Finish the Article on Psychology Today

Plato on Pop

Philosophy and pop culture
by William Irwin, Ph.D., and David Kyle Johnson, Ph.D.

The movie Inception still fascinates me; I suppose that is why my colleague (and co-blogger) William Irwin asked me to edit the Wiley/Blackwell Pop Culture series book on the movie—Inception andPhilosophy: Because It’s Never Just a Dream. The book came out this month and my Pop Culture and Philosophy class is about to dive into it. As a result I’ve really got Inception on the brain and I’d like to do a few posts on it. Although it’s been about a year and half since the movie was released in theaters, people are still talking about it—so I’d like to start out by settling a debate over a question that overtook the internet in the summer of 2010, and is still alive and well today:

Did the top fall?

Inception is a movie about dreams—shared dreams specifically. The protagonist, Cobb, is an “extractor” who can share your dreams and steal your ideas. He carries a totem with him—a top—that he uses to tell dreams from reality.
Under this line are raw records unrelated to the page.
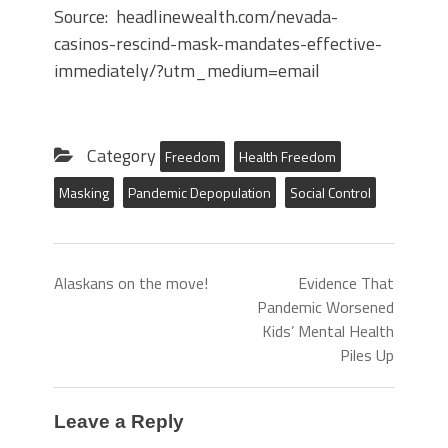
Source: headlinewealth.com/nevada-
casinos-rescind-mask-mandates-effective-
immediately/?utm_medium=email
Category
Freedom
Health Freedom
Masking
Pandemic Depopulation
Social Control
Alaskans on the move!
Evidence That
Pandemic Worsened
Kids’ Mental Health
Piles Up
Leave a Reply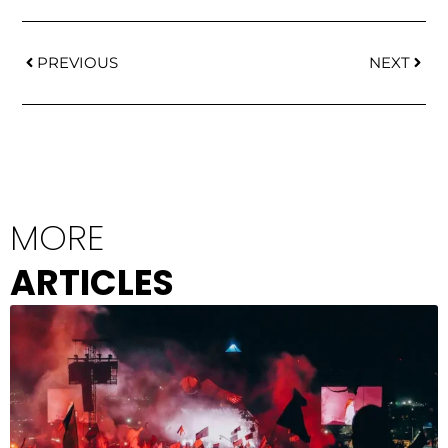
Prev
Next
PREVIOUS
NEXT
MORE
ARTICLES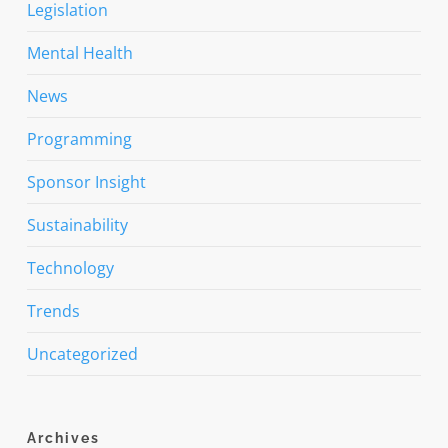
Legislation
Mental Health
News
Programming
Sponsor Insight
Sustainability
Technology
Trends
Uncategorized
Archives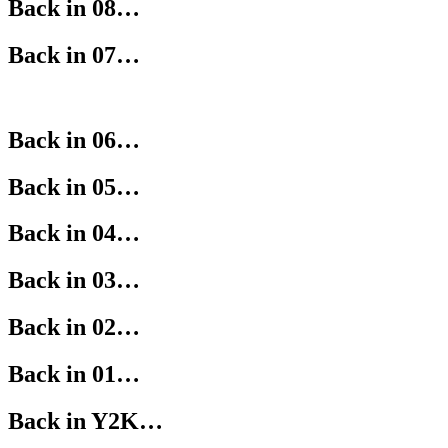
Back in 08…
Back in 07…
Back in 06…
Back in 05…
Back in 04…
Back in 03…
Back in 02…
Back in 01…
Back in Y2K…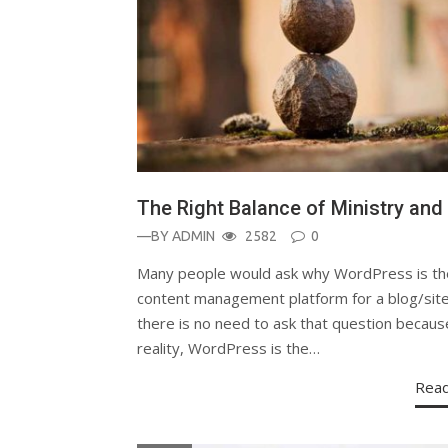
The Right Balance of Ministry and 
—BY
ADMIN
2582
0
Many people would ask why WordPress is th
content management platform for a blog/site
there is no need to ask that question becaus
reality, WordPress is the…
Rea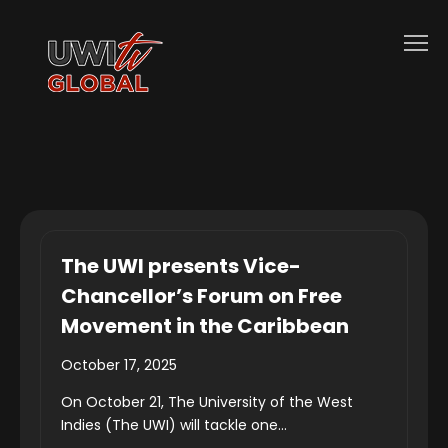
The UWI presents Vice-
Chancellor’s Forum on Free
Movement in the Caribbean
October 17, 2025
On October 21, The University of the West
Indies (The UWI) will tackle one...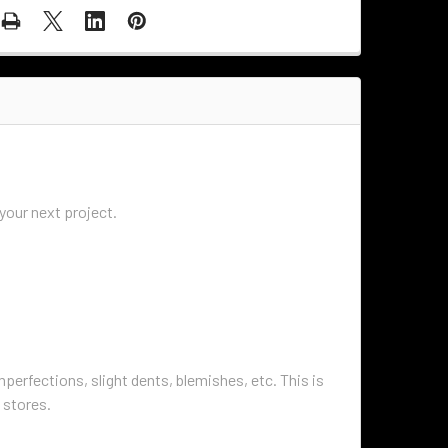
r your next project.
perfections, slight dents, blemishes, etc. This is
 stores.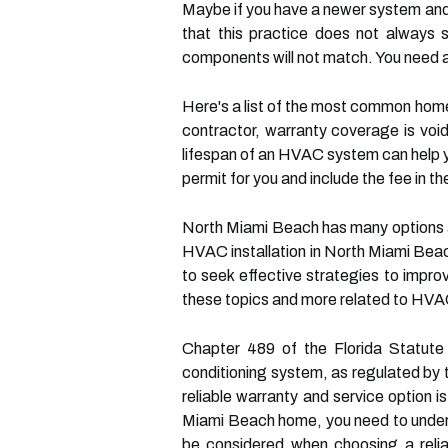
Maybe if you have a newer system and 
that this practice does not always s
components will not match. You need a 
Here's a list of the most common home
contractor, warranty coverage is voi
lifespan of an HVAC system can help y
permit for you and include the fee in the
North Miami Beach has many options a
HVAC installation in North Miami Bea
to seek effective strategies to impr
these topics and more related to HVAC
Chapter 489 of the Florida Statute r
conditioning system, as regulated by 
reliable warranty and service option i
Miami Beach home, you need to unders
be considered when choosing a reliab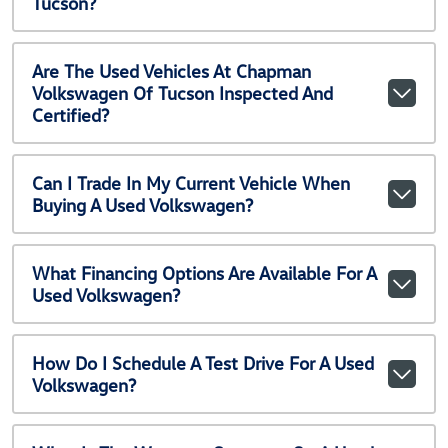
Tucson?
Are The Used Vehicles At Chapman
Volkswagen Of Tucson Inspected And
Certified?
Can I Trade In My Current Vehicle When
Buying A Used Volkswagen?
What Financing Options Are Available For A
Used Volkswagen?
How Do I Schedule A Test Drive For A Used
Volkswagen?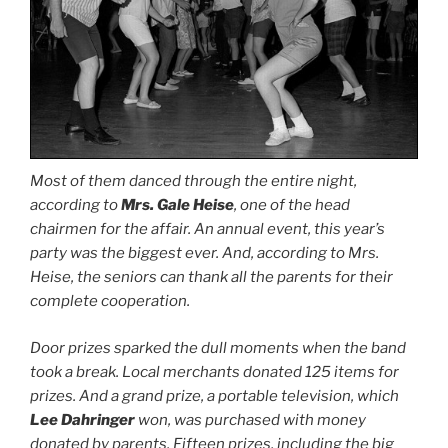
Most of them danced through the entire night,
according to
Mrs. Gale Heise
, one of the head
chairmen for the affair. An annual event, this year’s
party was the biggest ever. And, according to Mrs.
Heise, the seniors can thank all the parents for their
complete cooperation.
Door prizes sparked the dull moments when the band
took a break. Local merchants donated 125 items for
prizes. And a grand prize, a portable television, which
Lee Dahringer
won, was purchased with money
donated by parents. Fifteen prizes, including the big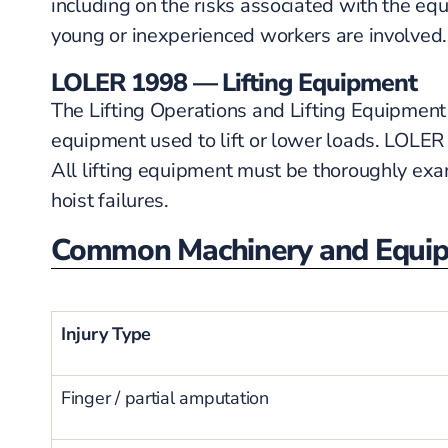
including on the risks associated with the eq
young or inexperienced workers are involved.
LOLER 1998 — Lifting Equipment
The Lifting Operations and Lifting Equipment 
equipment used to lift or lower loads. LOLER 
All lifting equipment must be thoroughly exam
hoist failures.
Common Machinery and Equipm
Injury Type
Finger / partial amputation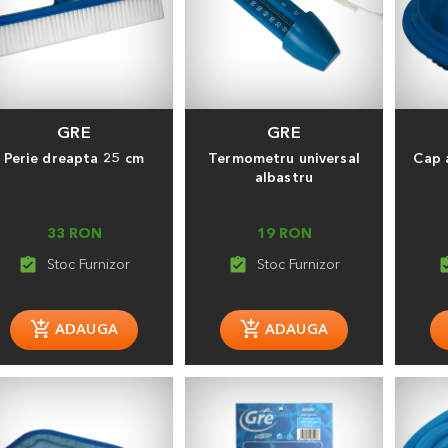
GRE
GRE
Perie dreapta 25 cm
Termometru universal
Cap 
albastru
33 RON
19 RON
assignment_turned_in
assignment_turned_in
assignment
Whenever he is unsure whether he is awake or still dreaming, he takes out his top and spins it. If it continually spins, that indicates that he is still dreaming, but if it falls that is supposed to assure him that he is awake. At the end of the film, when he returns to his children, Cobb spins his top one final time to see if he is awake—but his kids distract him, and the film cuts to black before we see whether or not it falls.